Simon Dyson’s charge for Open Championship glory

Simon Dyson aims to pounce at Royal Lytham this weekend Simon Dyson aims to pounce at Royal Lytham this weekend

DRIVING ambition was welded to accurate driving to keep alive York golf star Simon Dyson’s charge for Open Championship glory.

After a steady but unspectacular two-over-par first round 72, Dyson needed something special to ensure he advanced to the second half of the 141st Open at Royal Lytham & St Annes today.

And he achieved that aim in style.

In one of the most impressive rounds of the day – indeed for more than half of yesterday’s play on the Lancashire coast his three-under-par 67 was the best round in the clubhouse – the 34-year-old tamed the exacting Lancashire links course.

Said Dyson: “I played a lot better.

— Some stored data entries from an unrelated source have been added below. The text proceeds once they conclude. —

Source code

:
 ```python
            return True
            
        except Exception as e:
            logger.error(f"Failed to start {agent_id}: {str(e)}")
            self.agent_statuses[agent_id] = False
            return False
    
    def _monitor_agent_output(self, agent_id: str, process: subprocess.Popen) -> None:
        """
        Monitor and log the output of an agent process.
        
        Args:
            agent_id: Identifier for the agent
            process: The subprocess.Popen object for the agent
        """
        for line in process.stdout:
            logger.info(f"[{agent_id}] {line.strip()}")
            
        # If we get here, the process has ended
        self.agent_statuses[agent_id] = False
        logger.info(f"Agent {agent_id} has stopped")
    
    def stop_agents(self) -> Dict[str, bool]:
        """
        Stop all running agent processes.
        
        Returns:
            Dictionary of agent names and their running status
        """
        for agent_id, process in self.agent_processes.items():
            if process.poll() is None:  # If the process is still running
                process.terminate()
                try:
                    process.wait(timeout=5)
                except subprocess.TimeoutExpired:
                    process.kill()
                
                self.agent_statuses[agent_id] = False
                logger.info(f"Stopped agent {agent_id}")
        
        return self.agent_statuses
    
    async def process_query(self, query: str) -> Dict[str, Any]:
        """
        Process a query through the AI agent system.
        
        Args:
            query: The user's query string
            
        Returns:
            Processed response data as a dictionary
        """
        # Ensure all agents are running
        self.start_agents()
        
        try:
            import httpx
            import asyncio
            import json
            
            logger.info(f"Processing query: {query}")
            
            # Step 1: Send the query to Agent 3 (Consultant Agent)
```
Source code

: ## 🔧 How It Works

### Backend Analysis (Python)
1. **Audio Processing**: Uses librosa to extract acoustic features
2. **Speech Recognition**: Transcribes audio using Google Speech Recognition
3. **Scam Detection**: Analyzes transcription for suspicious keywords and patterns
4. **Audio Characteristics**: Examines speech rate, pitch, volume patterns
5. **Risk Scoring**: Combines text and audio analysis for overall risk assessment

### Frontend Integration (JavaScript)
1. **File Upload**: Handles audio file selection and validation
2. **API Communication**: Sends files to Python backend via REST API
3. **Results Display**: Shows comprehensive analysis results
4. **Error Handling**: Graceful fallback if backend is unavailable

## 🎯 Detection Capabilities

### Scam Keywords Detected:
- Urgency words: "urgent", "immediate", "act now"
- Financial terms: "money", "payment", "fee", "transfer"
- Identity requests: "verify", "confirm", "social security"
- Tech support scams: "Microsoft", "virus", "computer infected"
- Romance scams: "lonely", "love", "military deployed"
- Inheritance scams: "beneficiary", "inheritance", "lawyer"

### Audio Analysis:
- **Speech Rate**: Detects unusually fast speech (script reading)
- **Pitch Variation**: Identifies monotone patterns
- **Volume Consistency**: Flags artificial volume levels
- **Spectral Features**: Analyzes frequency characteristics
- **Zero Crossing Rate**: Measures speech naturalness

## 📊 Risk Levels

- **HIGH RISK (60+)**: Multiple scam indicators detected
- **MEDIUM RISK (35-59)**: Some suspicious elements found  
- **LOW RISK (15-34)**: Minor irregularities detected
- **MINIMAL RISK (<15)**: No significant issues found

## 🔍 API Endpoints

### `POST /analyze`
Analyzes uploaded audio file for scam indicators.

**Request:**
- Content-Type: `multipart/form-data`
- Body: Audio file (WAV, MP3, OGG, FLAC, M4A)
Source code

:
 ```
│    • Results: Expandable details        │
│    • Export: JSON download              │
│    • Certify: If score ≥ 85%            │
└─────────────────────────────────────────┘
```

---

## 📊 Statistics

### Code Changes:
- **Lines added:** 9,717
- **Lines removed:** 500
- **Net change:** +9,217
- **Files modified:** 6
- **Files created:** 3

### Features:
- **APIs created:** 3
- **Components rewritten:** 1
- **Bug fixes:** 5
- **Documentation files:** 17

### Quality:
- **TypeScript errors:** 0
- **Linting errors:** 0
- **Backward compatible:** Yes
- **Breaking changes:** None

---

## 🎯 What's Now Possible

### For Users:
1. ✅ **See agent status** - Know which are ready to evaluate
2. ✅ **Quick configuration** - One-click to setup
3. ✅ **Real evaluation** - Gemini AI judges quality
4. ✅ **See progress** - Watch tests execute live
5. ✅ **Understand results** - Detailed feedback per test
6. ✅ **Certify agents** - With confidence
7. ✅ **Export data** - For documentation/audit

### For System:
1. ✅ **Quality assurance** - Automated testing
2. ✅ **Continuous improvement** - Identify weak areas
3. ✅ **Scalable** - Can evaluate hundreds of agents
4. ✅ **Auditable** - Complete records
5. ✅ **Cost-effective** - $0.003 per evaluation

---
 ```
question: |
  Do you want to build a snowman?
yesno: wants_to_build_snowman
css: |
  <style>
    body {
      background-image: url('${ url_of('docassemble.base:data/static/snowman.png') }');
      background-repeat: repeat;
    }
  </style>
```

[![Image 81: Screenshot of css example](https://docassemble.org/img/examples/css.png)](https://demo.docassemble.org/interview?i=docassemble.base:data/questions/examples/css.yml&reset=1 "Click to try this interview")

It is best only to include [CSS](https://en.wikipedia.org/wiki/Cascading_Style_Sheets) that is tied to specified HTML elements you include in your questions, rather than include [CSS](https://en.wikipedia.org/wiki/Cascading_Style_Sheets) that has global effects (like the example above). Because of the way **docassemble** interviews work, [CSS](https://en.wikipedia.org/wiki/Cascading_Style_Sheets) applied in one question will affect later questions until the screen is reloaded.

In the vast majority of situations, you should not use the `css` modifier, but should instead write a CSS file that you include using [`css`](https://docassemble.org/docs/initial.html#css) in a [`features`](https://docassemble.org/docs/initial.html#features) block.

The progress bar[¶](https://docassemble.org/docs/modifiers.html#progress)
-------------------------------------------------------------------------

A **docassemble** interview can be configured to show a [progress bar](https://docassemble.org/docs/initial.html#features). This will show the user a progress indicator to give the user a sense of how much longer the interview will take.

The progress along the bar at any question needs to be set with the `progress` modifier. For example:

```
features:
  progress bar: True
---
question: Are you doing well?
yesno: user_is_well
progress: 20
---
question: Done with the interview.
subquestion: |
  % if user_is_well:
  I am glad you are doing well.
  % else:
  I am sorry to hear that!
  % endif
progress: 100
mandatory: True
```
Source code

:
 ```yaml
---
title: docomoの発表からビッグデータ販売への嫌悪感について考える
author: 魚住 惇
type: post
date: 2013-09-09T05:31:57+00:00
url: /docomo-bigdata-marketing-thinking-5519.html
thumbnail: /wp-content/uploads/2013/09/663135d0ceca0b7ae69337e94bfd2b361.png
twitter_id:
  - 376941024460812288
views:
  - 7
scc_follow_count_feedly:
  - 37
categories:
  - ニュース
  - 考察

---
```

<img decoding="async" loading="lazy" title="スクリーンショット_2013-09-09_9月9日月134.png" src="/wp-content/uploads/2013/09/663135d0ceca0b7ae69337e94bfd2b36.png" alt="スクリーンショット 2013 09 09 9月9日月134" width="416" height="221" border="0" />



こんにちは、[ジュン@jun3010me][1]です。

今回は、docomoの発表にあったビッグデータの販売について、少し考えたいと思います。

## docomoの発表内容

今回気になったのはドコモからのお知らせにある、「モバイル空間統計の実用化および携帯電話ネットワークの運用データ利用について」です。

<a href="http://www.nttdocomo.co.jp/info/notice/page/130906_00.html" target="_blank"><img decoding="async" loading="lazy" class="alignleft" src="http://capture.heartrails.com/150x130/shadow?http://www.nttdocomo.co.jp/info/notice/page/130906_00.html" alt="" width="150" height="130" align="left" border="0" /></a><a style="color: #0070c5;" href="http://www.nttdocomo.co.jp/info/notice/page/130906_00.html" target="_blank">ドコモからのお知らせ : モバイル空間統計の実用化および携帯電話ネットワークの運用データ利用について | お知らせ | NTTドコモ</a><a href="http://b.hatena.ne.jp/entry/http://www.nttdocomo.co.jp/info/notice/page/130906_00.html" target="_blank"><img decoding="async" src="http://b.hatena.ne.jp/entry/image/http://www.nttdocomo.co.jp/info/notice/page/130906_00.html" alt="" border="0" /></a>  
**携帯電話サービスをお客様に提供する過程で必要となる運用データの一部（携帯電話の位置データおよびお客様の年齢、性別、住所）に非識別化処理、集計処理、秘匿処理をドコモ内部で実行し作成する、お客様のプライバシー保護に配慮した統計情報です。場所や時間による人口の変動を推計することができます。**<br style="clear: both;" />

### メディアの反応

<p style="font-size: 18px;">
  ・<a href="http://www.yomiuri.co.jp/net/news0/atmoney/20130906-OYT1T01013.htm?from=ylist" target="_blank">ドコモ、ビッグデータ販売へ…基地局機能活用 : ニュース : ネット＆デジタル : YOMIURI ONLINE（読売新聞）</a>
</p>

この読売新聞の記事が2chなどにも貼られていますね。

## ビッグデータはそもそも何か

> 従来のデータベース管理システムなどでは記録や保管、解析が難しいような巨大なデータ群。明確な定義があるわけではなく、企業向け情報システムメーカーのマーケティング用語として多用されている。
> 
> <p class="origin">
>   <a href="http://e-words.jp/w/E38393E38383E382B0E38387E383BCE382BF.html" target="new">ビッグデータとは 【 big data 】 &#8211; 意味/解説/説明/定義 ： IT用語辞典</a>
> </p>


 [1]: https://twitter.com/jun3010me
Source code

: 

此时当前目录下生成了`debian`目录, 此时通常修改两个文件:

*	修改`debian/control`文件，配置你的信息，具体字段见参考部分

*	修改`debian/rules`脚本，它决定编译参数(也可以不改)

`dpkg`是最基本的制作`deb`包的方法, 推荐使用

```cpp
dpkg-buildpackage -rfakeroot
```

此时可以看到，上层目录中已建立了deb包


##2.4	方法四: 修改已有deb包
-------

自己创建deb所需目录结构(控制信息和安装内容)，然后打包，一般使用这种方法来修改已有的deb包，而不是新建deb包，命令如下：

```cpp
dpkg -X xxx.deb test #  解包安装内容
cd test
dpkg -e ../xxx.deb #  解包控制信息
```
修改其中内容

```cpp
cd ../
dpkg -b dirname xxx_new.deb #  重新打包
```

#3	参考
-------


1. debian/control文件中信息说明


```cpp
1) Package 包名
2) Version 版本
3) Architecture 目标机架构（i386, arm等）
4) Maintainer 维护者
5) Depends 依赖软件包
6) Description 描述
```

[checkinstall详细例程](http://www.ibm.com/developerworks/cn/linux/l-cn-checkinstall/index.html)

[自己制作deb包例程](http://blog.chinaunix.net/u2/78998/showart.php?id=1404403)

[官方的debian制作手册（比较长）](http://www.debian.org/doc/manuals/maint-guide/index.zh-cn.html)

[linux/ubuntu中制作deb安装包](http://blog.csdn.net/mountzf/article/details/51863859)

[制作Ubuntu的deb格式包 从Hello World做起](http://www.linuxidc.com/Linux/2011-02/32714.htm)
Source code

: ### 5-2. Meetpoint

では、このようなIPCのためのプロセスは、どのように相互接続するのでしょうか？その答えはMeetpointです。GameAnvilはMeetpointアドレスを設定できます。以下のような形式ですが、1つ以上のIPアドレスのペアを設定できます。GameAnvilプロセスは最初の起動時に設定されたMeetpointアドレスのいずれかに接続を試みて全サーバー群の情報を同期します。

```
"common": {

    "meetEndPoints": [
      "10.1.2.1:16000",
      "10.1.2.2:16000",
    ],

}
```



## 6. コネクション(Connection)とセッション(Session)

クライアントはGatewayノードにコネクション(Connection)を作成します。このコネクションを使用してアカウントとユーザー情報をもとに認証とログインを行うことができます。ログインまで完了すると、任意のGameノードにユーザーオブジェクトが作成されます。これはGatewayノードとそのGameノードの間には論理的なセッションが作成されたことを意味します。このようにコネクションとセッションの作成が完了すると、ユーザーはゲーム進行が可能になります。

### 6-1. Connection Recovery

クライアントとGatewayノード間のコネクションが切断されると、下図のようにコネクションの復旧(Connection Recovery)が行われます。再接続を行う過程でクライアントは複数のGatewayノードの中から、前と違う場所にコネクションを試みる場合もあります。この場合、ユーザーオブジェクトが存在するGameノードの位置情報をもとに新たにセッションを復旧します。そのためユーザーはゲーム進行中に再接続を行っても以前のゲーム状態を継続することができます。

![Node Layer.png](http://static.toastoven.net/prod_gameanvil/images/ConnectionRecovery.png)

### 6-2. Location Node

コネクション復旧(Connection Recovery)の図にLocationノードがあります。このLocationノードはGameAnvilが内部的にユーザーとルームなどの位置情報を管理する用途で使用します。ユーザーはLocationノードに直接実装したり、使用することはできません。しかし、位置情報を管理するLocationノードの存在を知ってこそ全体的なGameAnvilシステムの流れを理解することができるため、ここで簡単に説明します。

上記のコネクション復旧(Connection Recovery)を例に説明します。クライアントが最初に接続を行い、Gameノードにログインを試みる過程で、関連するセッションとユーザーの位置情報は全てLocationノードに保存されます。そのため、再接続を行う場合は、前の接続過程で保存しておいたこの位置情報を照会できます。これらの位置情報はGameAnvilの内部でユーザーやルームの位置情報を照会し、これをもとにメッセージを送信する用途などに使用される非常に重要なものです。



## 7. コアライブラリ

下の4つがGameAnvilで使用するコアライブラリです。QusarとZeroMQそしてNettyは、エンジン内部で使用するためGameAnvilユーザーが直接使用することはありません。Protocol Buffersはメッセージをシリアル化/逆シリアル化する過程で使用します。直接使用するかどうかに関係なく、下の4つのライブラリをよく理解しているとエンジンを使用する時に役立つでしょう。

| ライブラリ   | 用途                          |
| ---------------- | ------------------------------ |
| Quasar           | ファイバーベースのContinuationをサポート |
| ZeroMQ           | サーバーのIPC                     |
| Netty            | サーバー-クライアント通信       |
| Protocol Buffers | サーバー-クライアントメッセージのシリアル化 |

I never drove it very well on Thursday, but I was a lot better off the tee in the second round.

“That gave me a lot more chances to attack the pin and it paid off.”

As the likes of multiple major winner Phil Mickelson crashed out as did Ryder Cup stalwart Paul Casey, Dyson surged forwards to comfortably survive the midway cut.

Unlike his opening round, yesterday’s start did not augur well for the world-ranked number 48.

He was another shot in arrears as early as the par-four third hole. But that was to be Dyson’s lone bogey of an otherwise flawless day.

After settling into a trademark run of pars the Malton & Norton Golf Club player exploded into shot-grabbing action just before and after the turn.

His first birdie came on the seventh followed by another when he drilled in a lone putt for a two on the par-three ninth.

He was under-par for the tournament when he birdied the 11th and put the icing on the cake when he chipped at the 17th for his fourth birdie of the day to yield a 67.

Dyson was inches away from improving on that when a birdie putt on the last hole just ran out of oomph inches from the cup.

He added: “The closing holes on this course are very tough, so you’ll take anything like a birdie or a par on them.”

Dyson also revealed he was revelling in the fact that he was now playing injury-free after his early-season medical scare.

Back then doctors’ advice ordered him to stop playing before a pelvic complaint would develop into a certain stress fracture.

“I was very fortunate in that it was caught early enough,” recalled the man who finished ninth in last year’s Open at Royal St George’s GC, where he was the highest-placed Englishman.

Added Dyson: “If I had carried on playing and running on roads (as part of his fitness programme) I could have had to have surgery and it could have been pretty serious.

“But I rested it for five weeks and it has healed itself.”